Faire appel à Philippe Grandrieux pour signer une mise en scène de Tristan et Isolde de Wagner revenait à convoquer le savoir-faire d’un artisan qui retrouve l’essence du cinéma : la projection sur un écran de lumière, d’images, de désirs. À l’instar de Tristan qui projette dans son esprit cette construction charnelle, érotique et refoulée qu’il nomme Isolde. Pour ce faire, un tulle transparent placé en avant-scène, support de projection d’un film, entièrement réalisé par Grandrieux et son équipe, relie tout au long de l’opéra les chanteurs, sur une scène entièrement dépouillée, et le public dans la salle.

Tristan et Isolde
© OBV Annemie Augustijns

La vidéo, ici utilisée avec maestria, vient convoquer l’inconscient de l’opéra. Par le cri béant et muet – d’agonie ou de plaisir – d’une femme à l’acte I, complémentaire en ce sens à l’art lyrique ; par la stroboscopie d’un corps féminin érotisé à l’acte II ; par un corps de femme en flottaison, sorte d’Origine du monde qui s’irise ensuite pour condenser les souvenirs à l’acte III. Le célèbre duo de l’acte II est le parachèvement du projet de Grandrieux où l’on voit sur scène les héros éponymes susciter, mains levées, paumes face à l’écran et par images interposées et juxtaposées, un acte d’amour par procuration. Tout n’y est que pudeur. Ce sont ces mêmes mains immenses et projetées cette fois-ci, qui viendront par moment saisir le chanteur Tristan à l’acte III, dans un expressionnisme proche de Fritz Lang.

Tristan et Isolde
© OBV Annemie Augustijns

Le rythme des images fait corps avec la musique dans ce ballet à fleur de peau où – presque – seule la lumière des projections éclaire la scène par transparence du tulle et fait osciller l’espace scénique entre un univers mental et climatique : un bras, une hanche zoomés deviennent tour à tour un orage, une ondée, une éclaircie... Impeccables lumières qui jouent aussi avec intelligence les apparitions-disparitions de ce drame où l’action est réduite à peau de chagrin. Ainsi lors de l’union de nos héros à l’acte II, où l’on voit subrepticement, à la lumière d’un bras ou d’une main projetés, apparaître et disparaître le traître Melot puis le cortège royal qui les épient avant de condamner cet amour interdit.

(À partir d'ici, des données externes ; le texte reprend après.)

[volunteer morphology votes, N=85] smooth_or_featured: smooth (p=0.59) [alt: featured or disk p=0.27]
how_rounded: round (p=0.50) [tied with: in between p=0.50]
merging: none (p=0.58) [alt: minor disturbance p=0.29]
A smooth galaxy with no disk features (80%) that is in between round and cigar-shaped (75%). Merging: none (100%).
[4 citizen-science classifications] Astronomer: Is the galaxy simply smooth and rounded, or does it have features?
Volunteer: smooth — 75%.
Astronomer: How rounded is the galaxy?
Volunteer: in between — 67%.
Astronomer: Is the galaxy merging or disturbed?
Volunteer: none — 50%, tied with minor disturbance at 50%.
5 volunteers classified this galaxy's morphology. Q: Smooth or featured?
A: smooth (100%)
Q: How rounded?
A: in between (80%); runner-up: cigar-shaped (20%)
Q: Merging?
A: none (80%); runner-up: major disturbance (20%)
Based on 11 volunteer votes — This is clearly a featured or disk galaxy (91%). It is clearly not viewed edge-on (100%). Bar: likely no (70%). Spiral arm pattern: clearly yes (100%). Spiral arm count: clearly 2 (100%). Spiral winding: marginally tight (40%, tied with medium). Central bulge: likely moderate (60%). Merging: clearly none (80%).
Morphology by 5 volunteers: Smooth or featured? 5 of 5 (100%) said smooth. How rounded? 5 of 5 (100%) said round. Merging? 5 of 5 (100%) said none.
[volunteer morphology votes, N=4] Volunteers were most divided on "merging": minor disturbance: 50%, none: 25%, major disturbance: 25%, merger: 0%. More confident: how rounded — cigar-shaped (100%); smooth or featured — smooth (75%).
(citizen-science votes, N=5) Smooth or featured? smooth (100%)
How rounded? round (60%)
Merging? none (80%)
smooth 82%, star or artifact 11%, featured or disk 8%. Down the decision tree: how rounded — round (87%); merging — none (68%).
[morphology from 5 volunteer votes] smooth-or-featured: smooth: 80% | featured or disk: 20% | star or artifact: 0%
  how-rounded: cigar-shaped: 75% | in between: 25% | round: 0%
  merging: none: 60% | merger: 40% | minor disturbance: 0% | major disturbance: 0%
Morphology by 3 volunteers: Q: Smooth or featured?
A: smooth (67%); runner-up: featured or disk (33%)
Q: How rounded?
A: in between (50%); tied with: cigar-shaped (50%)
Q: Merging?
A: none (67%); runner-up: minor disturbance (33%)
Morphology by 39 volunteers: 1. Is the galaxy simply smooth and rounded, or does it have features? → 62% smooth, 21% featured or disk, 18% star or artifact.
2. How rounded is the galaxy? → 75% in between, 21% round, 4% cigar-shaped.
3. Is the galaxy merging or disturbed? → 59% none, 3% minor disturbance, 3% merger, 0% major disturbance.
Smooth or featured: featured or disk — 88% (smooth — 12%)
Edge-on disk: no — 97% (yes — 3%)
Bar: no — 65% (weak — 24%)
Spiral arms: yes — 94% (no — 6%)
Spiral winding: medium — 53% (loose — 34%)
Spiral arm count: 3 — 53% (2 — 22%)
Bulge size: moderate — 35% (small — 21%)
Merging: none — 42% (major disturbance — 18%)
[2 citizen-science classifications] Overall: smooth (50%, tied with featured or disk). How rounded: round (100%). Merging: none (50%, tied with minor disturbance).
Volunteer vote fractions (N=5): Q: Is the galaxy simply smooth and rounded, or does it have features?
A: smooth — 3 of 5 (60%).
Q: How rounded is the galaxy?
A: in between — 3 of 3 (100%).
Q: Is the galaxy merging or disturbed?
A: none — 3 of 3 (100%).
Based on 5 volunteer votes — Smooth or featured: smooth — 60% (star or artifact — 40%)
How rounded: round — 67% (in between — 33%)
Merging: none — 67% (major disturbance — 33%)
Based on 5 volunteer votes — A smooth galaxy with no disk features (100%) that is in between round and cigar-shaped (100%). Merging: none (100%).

Quand Tristan meurt, les projections, naturellement, s’estompent puis s’effacent laissant Isolde seule, face à son chant de mort et d’amour. On sent alors à quel point la femme est ici prisonnière des images suscitées par un homme. Et si parfois notre attention dévisse devant une proposition en ligne de crête entre risque d’illustration (vidéo) ou de figuration (au plateau), c’est pour mieux nous saisir de manière convulsive à des moments clés où le projet esthétique comme le désir suscité s’inscrivent en une parfaite ligne de fuite.

Tristan et Isolde
© OBV Annemie Augustijns

À l’orchestre autant qu’aux voix, il semble que tout soit davantage intermittent que convulsif. Le Tristan de Samuel Sakker et l’Isolde de Carla Filipcic Holm sont tous deux tout à fait vaillants et se complètent bien. Mais la voix de Sakker s’absente parfois, aussi émotivement, là où Holm connaît elle quelques imperfections et accroches, dans ses mediums et ses graves et dans sa prononciation. Le roi Marke d’Albert Dohmen est tout à fait solennel dans son monologue mais pourrait gagner en fluidité et dans la ligne. La Brangäne de Dshamilja Kaiser sublime vocalement le projet, avec un engagement constant. Ses appels du haut de l’amphithéâtre sont un véritable chant des sirènes, même si les contrechants orchestraux auraient pu être davantage ciselés pour créer ce flot mélodique qui vient diluer le texte, à contre-courant. C’est que le Symfonisch Orkest Opera Ballet Vlaanderen réussit bien de jolies embardées qui nous saisissent mais il donne souvent une sensation de maigreur musicale, comme pour l'arrivée de Tristan à l'acte II où les cellules mélodiques tournent à vide. Hors des moments véritablement épiques, le directeur musical de la maison Alejo Pérez ne parvient pas toujours à maintenir une véritable tension dramatique et les interventions des cuivres tombent souvent à plat lors de ponctuations isolées. On notera cependant de belles épiphanies comme celle tout en rondeur et quiétude de Carlos Escalona à la clarinette basse lors des interventions du Roi Marke.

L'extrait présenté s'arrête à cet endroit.